Extracted data entries
╔══
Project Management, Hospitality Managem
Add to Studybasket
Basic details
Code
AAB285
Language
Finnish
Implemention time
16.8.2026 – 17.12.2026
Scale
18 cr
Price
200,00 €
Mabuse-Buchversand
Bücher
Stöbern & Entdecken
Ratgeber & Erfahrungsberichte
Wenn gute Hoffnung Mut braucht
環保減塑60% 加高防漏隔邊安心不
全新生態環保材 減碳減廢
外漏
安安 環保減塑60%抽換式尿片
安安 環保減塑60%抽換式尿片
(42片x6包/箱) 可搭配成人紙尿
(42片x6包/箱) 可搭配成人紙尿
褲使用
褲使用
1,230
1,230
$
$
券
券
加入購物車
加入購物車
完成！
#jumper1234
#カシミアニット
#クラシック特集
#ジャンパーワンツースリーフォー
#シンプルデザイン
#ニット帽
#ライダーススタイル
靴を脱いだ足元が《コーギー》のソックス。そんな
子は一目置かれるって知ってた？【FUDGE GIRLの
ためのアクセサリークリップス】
╚══
╔══
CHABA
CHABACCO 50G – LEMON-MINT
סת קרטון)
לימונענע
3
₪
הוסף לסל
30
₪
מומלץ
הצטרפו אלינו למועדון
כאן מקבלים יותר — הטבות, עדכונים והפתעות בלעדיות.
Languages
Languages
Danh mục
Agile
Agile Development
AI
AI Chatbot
╚══
╔══
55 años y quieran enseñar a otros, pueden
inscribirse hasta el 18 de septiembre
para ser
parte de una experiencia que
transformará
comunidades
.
╚══
#### How to complete this task:
Starting at the line above that holds "Project Management, Hospitality Managem" and ending at the line that holds "ためのアクセサリークリップス】", transcribe each line exactly and include no other lines.

#### Answer space:
Project Management, Hospitality Managem
Add to Studybasket
Basic details
Code
AAB285
Language
Finnish
Implemention time
16.8.2026 – 17.12.2026
Scale
18 cr
Price
200,00 €
Mabuse-Buchversand
Bücher
Stöbern & Entdecken
Ratgeber & Erfahrungsberichte
Wenn gute Hoffnung Mut braucht
環保減塑60% 加高防漏隔邊安心不
全新生態環保材 減碳減廢
外漏
安安 環保減塑60%抽換式尿片
安安 環保減塑60%抽換式尿片
(42片x6包/箱) 可搭配成人紙尿
(42片x6包/箱) 可搭配成人紙尿
褲使用
褲使用
1,230
1,230
$
$
券
券
加入購物車
加入購物車
完成！
#jumper1234
#カシミアニット
#クラシック特集
#ジャンパーワンツースリーフォー
#シンプルデザイン
#ニット帽
#ライダーススタイル
靴を脱いだ足元が《コーギー》のソックス。そんな
子は一目置かれるって知ってた？【FUDGE GIRLの
ためのアクセサリークリップス】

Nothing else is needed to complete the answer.